By this time Irene had sensed that these apparent dew-drops were globules of corrosive acid, though she did not know their precise nature, and joined the group.
“Such a lovely morning I spent, Mapp,” she said with an intonation that Elizabeth felt was very like her own. “I’ve been painting a cow with its dear little calf. Wasn’t it lovely for the cow to have a sweet baby like that?”
During this wait for dinner Major Benjy, screened from his wife by the Padre and Diva managed to secure three glasses of sherry and two cocktails. Then Susan returned followed by Figgis, having told him not to hand either to her husband or her that oyster-savoury which she adored, since there were not enough oysters, and to be careful about helpings. But an abundance of wine must flow in order to drown any solid deficiencies, and she had substituted champagne for hock, and added brandy to go with the chestnut ice à la Capri. They went into dinner: Lucia sat on Mr. Wyse’s right and Elizabeth on his left in starvation corner. On her other side was Georgie, and Benjy sat next Susan Wyse on the same side of the table as his wife and entirely out of the range of her observation.
Elizabeth, a little cowed by Irene’s artless story, found nothing to complain of in starvation corner, as far as soup went: indeed Figgis’s rationing had been so severe on earlier recipients that she got a positive lake of it. She was pleased at having a man on each side of her, her host on her right, and Georgie on her left, whereas Lucia had quaint Irene on her right. Turbot came next; about th
at Figgis was not to blame, for people helped themselves, and they were all so inconsiderate that, when it came to Elizabeth’s turn, there was little left but spine and a quantity of shining black mackintosh, and as for her first glass of champagne, it was merely foam. By this time, too, she was beginning to get uneasy about Benjy. He was talking in a fat contented voice, which she seldom heard at home, and neither by leaning back nor by leaning forward could she get any really informatory glimpse of him or his wine-glasses. She heard his gobbling laugh at the end of one of his own stories, and Susan said, “Oh fie, Major, I shall tell of you.” That was not reassuring.
Elizabeth stifled her uneasiness and turned to her host.
“Delicious turbot, Mr. Wyse,” she said. “So good. And did you see the Hastings Chronicle this morning about the great Roman discoveries of the châtelaine of Mallards. Made me feel quite a Dowager.”

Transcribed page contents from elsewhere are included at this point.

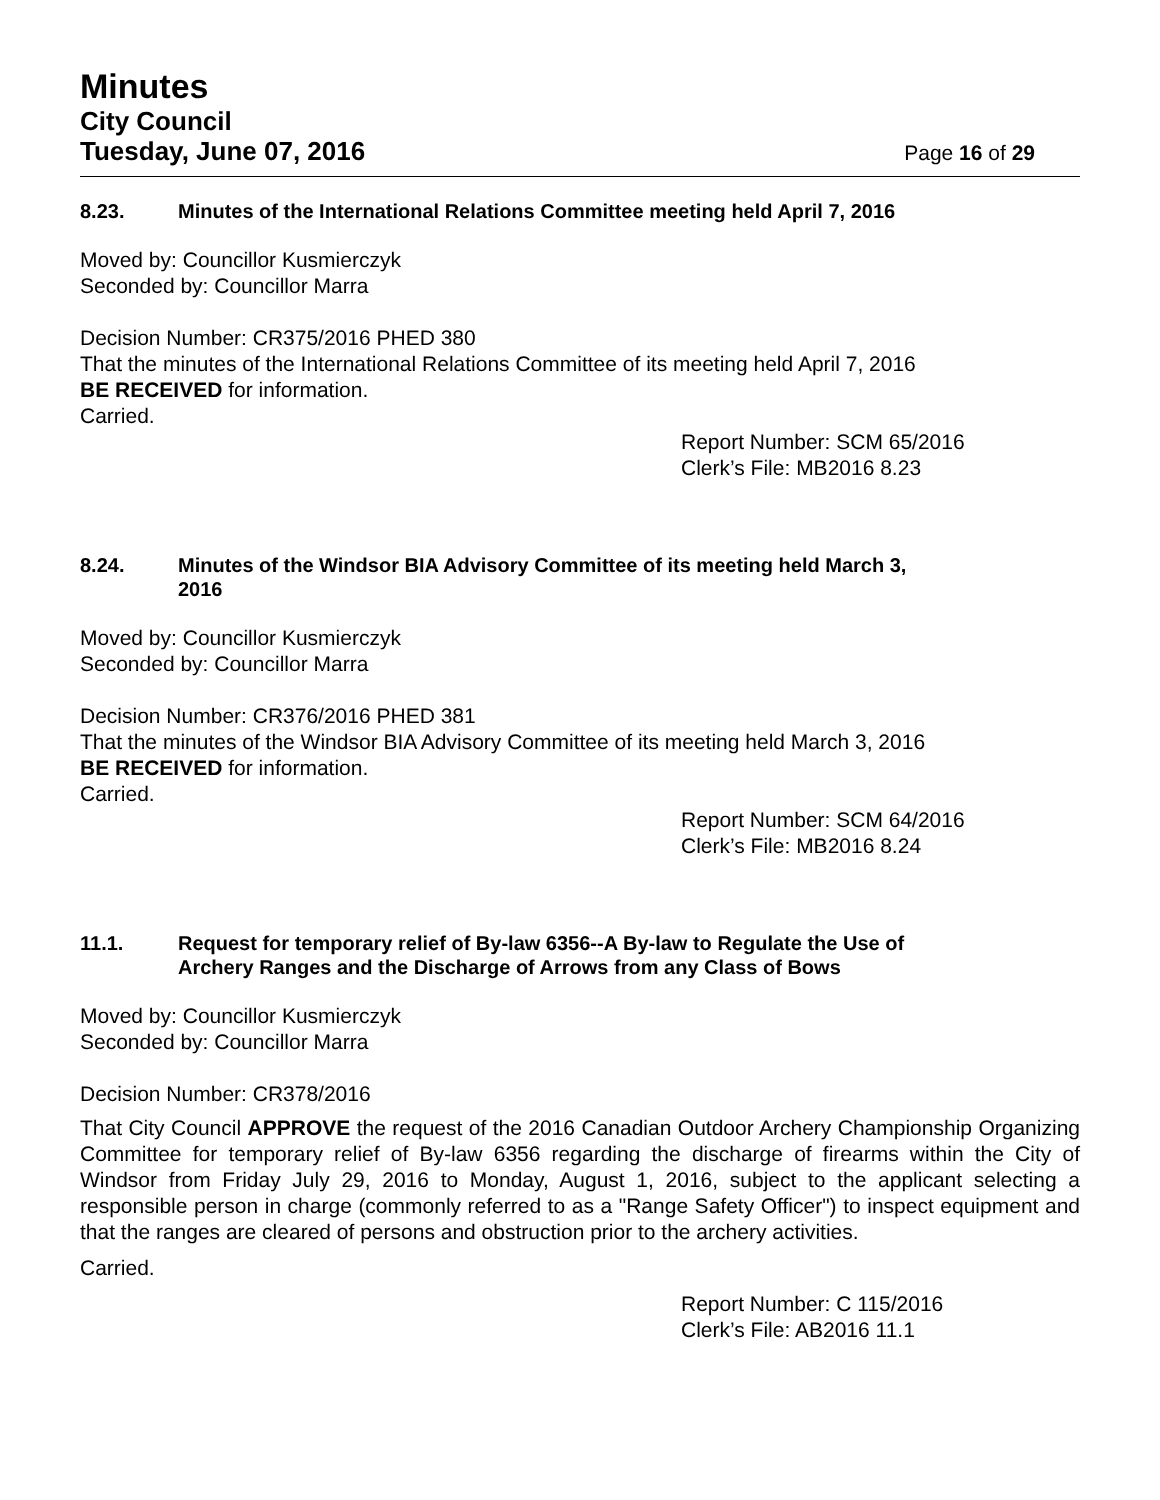Minutes
City Council
Tuesday, June 07, 2016 Page 16 of 29
8.23. Minutes of the International Relations Committee meeting held April 7, 2016
Moved by: Councillor Kusmierczyk
Seconded by: Councillor Marra
Decision Number: CR375/2016 PHED 380
That the minutes of the International Relations Committee of its meeting held April 7, 2016
BE RECEIVED for information.
Carried.
Report Number: SCM 65/2016
Clerk’s File: MB2016 8.23
8.24. Minutes of the Windsor BIA Advisory Committee of its meeting held March 3,
2016
Moved by: Councillor Kusmierczyk
Seconded by: Councillor Marra
Decision Number: CR376/2016 PHED 381
That the minutes of the Windsor BIA Advisory Committee of its meeting held March 3, 2016
BE RECEIVED for information.
Carried.
Report Number: SCM 64/2016
Clerk’s File: MB2016 8.24
11.1. Request for temporary relief of By-law 6356--A By-law to Regulate the Use of
Archery Ranges and the Discharge of Arrows from any Class of Bows
Moved by: Councillor Kusmierczyk
Seconded by: Councillor Marra
Decision Number: CR378/2016
That City Council APPROVE the request of the 2016 Canadian Outdoor Archery Championship Organizing Committee for temporary relief of By-law 6356 regarding the discharge of firearms within the City of Windsor from Friday July 29, 2016 to Monday, August 1, 2016, subject to the applicant selecting a responsible person in charge (commonly referred to as a "Range Safety Officer") to inspect equipment and that the ranges are cleared of persons and obstruction prior to the archery activities.
Carried.
Report Number: C 115/2016
Clerk’s File: AB2016 11.1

Mr. Wyse had clearly foreseen the deadly feelings that might be aroused by that article, and had made up his mind to be extremely polite to everybody, whatever they were to each other. He held up a deprecating hand.
“You will not be able to persuade your friends of that,” he said. “I protest against your applying the word Dowager to yourself. It has the taint of age about it. The ladies of Tilling remain young for ever, as my sister Amelia so constantly writes to me.”
Elizabeth tipped up her champagne-glass, so that he could scarcely help observing that there was really nothing in it.